Exercise prompt: The listing below should be printed in full and exactly, apart from its images.
[Opening Data block section]
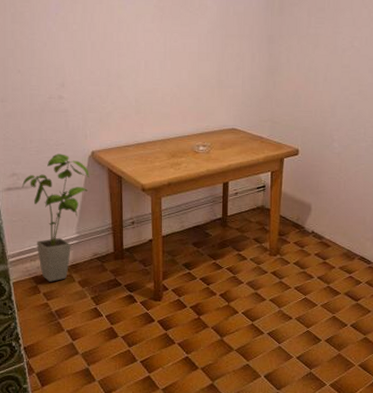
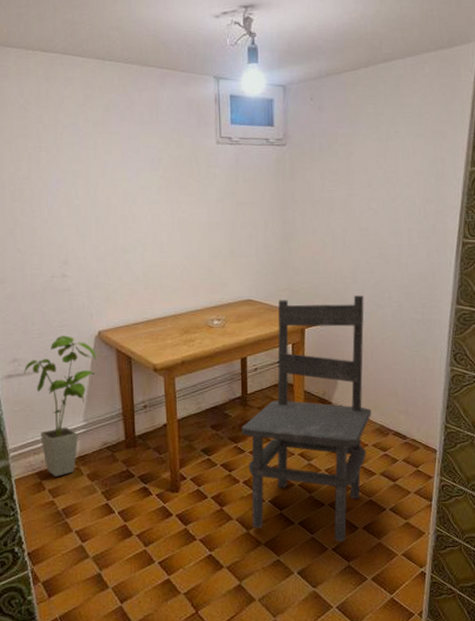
wooden chair: none [220,129,341,352] -> present [241,295,372,542]

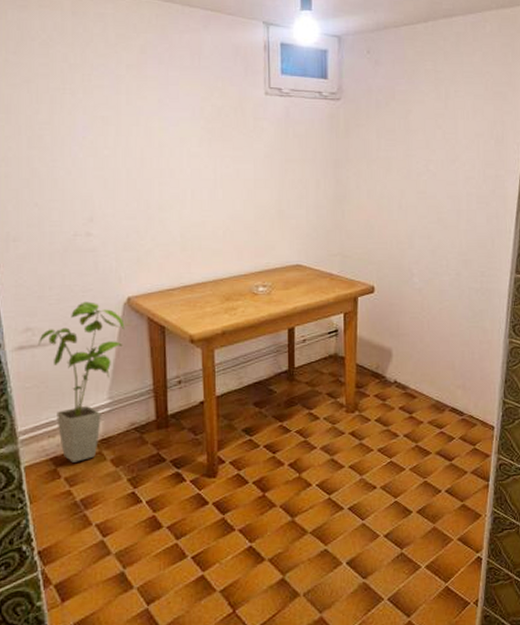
wooden chair: present [241,295,372,542] -> none [287,262,428,528]

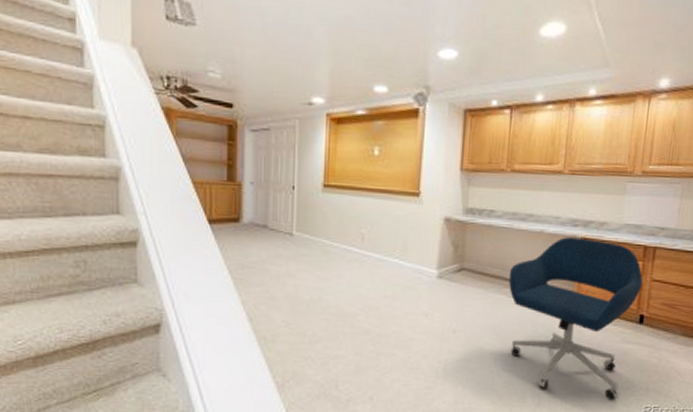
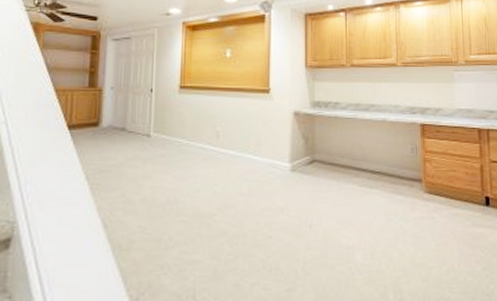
office chair: present [508,237,643,400] -> none [358,124,483,290]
[Closing Data block section]
Worked solution:
wooden chair: none [220,129,341,352] -> present [241,295,372,542]

wooden chair: present [241,295,372,542] -> none [287,262,428,528]

office chair: present [508,237,643,400] -> none [358,124,483,290]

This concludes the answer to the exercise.